ELENCO ATTIVITÀ
1. Traduci in inglese questa frase del testo di riferimento: «Tuttavia c’è dell’altro nel panorama attuale su cui vale la pena riflettere.»
2. Elenca tutte le modulazioni del suono nominate nel testo di riferimento.

TESTO DI RIFERIMENTO
+-------+
Troppo spesso nel cinema contemporaneo l’uso del digitale e di tutta una serie di costrutti virtuali, che dovrebbero creare “un effetto di realtà” attraverso una esteriorizzazione simulacrale, corre il rischio di mettere lo spettatore in uno stato di “libertà vigilata” ove tutto si dispone e si concentra. Inoltre l’impiego delle nuove tecnologie di frequente conduce o alla realizzazione di film che seguono stilemi e linguaggi stereotipati, senza svilupparne quindi le potenzialità, oppure ad un eccesso incoativo, a un estetismo che non ha più nulla a che vedere con la narrazione, che sollecita all’abbandono emozionale dei giochi virtuali che vengono proposti. Entrambe le modalità hanno come fine di selezionare e programmare quegli aspetti che si ritengono utili alla promozione di un edonismo deteriore, ostruendo le nostre capacità elaborative, e non rendono giustizia alla peculiarità artistica filmica. Tuttavia c’è dell’altro nel panorama attuale su cui vale la pena riflettere. Ma andiamo per gradi avvalendoci del supporto della riflessione di uno dei più grandi registi e teorici del cinema.

Ejzenštein nella Teoria generale di Montaggio (1937) presenta una tripartizione interna non solo alla storia ma anche, e soprattutto, al concetto di montaggio. Nella prima fase, di composizione, il montaggio lavora all’interno dell’inquadratura, nella seconda, sequenziale, il montaggio crea effetti di senso grazie alla correlazione tra le immagini. La terza fase, sulla quale vorrei soffermarmi è quella audiovisiva. Con questa correlazione il regista anticipa non solo l’innesto del sonoro nel cinema, ma anche una fase successiva, che giunge oggi alla sua compiutezza attraverso l’elettronica. Qui gli effetti di senso si ottengono attraverso quel rapporto smaterializzato che è lo spazio–tempo che si apre tra le modulazioni dell’immagine (forma, colore, movimento, angoli di ripresa) e le modulazioni del suono (rumore, musica, parola, silenzio). Il montaggio lavora sul duplice livello sequenziale e simultaneo, creando una forma complessa che mobilita tutti i registri espressivi del film. Inoltre è opportuno chiarire che tutte e tre le fasi di montaggio individuate dall’autore sono imprescindibilmente connesse al tema della rappresentazione del fenomeno e dell’immagine (che non ha a che fare solo con l’elemento visivo), intesa come generalizzazione del fenomeno nella sua essenza. «Esse sono inseparabili nella loro unità non solo come presenza, ma anche come apparizione e conversione dell’una nell’altra» [1] .
+-------+
RECORD MOSTRATI

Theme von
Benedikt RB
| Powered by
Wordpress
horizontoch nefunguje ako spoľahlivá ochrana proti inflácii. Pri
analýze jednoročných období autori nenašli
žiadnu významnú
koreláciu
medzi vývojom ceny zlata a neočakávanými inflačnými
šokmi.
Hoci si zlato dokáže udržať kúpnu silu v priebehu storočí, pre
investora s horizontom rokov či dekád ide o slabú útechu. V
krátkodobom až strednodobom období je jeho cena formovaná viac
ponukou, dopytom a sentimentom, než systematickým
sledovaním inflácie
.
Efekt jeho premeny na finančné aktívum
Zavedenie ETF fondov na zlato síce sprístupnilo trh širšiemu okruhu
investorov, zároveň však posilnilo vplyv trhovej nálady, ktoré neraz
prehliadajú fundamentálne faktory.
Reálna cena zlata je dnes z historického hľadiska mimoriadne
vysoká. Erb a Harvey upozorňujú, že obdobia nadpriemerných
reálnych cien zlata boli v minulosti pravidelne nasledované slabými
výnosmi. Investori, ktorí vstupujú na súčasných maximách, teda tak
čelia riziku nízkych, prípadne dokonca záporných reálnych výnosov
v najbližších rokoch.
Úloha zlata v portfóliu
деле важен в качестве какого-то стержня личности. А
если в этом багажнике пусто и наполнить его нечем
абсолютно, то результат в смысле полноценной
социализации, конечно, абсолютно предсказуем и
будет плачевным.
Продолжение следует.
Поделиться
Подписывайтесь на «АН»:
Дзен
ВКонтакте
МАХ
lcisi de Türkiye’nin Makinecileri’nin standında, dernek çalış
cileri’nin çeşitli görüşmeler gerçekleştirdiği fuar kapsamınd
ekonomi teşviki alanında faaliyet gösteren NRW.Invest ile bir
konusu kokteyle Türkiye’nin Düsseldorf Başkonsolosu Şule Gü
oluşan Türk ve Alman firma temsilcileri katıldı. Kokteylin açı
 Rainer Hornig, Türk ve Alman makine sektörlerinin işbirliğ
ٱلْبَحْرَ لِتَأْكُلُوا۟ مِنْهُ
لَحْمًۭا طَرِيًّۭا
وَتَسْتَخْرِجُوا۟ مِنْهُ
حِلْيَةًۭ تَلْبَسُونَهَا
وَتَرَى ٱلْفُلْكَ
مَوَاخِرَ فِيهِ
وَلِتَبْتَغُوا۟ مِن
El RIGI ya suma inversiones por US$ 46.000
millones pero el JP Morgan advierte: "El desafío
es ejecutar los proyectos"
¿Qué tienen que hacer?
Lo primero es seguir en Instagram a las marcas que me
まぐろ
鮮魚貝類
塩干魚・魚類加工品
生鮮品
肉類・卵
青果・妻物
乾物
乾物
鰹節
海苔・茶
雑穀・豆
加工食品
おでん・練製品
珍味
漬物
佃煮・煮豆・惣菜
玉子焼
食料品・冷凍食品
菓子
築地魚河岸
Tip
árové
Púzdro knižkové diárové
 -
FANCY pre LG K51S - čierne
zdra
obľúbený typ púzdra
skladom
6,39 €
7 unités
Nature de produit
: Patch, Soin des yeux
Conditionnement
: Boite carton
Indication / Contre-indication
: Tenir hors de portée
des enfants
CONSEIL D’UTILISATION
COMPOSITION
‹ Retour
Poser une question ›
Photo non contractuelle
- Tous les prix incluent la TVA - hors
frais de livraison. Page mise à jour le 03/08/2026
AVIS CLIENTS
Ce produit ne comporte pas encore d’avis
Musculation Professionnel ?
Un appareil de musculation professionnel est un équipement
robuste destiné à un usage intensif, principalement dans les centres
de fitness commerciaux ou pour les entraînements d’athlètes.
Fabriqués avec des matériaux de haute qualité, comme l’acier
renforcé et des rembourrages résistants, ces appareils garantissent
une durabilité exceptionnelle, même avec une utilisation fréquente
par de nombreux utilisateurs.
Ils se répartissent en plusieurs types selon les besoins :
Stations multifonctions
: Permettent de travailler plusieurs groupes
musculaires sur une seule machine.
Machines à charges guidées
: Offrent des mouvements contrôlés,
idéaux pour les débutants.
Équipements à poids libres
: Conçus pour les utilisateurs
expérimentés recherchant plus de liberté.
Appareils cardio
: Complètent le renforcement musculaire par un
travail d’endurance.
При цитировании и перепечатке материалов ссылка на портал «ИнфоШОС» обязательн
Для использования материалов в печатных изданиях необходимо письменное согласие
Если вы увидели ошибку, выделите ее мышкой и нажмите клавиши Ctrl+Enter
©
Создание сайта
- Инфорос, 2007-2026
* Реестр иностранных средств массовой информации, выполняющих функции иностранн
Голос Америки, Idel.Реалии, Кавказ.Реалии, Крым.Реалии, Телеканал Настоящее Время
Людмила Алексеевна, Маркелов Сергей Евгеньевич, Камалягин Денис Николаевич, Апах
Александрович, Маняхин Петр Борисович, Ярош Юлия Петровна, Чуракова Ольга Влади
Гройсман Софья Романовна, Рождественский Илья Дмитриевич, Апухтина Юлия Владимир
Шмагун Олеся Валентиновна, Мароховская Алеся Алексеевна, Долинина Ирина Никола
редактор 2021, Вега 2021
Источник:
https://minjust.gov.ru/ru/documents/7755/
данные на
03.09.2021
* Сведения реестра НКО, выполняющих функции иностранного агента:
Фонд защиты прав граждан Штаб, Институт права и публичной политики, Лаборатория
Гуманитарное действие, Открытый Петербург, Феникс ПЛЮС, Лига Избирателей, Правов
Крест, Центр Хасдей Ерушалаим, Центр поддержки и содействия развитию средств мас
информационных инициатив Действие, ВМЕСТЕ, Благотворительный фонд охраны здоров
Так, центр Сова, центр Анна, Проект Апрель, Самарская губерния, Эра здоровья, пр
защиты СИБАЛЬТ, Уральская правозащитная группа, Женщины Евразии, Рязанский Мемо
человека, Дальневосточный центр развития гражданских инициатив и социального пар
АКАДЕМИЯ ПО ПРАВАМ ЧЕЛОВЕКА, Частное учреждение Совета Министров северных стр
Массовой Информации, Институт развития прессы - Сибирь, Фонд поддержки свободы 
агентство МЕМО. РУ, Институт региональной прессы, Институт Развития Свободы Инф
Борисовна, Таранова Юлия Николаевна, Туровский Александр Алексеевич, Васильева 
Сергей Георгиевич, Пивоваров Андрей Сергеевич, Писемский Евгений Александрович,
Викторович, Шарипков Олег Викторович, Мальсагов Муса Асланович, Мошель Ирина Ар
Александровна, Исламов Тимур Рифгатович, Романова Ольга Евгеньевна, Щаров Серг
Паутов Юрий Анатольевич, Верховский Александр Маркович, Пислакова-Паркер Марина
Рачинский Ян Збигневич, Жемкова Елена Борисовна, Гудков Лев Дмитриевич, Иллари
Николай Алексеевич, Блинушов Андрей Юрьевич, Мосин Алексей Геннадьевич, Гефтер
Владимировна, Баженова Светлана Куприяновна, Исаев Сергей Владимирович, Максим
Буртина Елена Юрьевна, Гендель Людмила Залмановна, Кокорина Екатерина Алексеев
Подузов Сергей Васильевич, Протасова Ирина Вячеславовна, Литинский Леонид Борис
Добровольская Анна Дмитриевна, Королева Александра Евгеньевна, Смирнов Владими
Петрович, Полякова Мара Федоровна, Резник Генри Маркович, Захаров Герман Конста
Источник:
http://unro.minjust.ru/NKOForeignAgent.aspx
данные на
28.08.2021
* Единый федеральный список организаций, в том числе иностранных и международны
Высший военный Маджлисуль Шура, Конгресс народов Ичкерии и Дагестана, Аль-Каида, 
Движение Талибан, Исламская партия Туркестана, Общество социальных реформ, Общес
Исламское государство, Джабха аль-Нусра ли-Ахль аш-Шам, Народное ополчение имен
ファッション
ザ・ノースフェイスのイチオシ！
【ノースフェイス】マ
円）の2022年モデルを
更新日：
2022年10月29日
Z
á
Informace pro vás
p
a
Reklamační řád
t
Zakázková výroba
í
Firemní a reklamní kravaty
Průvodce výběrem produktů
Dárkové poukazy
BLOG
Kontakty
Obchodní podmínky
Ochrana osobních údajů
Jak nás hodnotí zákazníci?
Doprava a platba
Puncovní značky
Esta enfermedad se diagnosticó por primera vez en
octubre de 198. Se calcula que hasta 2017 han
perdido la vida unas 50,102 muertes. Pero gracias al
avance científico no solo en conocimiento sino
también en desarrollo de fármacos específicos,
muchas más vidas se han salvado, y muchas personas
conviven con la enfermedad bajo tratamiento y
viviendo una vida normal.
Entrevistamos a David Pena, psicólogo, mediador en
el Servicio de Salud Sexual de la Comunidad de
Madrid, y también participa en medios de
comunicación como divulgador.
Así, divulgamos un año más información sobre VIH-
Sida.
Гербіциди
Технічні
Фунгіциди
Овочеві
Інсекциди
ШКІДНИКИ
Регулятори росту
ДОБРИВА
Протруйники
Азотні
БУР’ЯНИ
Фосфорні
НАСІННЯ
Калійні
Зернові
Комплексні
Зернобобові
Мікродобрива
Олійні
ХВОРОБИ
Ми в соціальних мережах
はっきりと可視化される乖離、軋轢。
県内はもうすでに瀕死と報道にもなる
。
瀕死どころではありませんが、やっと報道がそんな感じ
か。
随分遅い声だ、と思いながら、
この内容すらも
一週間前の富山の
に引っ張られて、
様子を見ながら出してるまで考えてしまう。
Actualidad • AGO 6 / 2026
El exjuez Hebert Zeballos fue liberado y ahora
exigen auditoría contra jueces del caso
+-------+
RISPOSTE PER PUNTO
1. However, there is something else in the current landscape that is worth reflecting on.

2. rumore, musica, parola, silenzio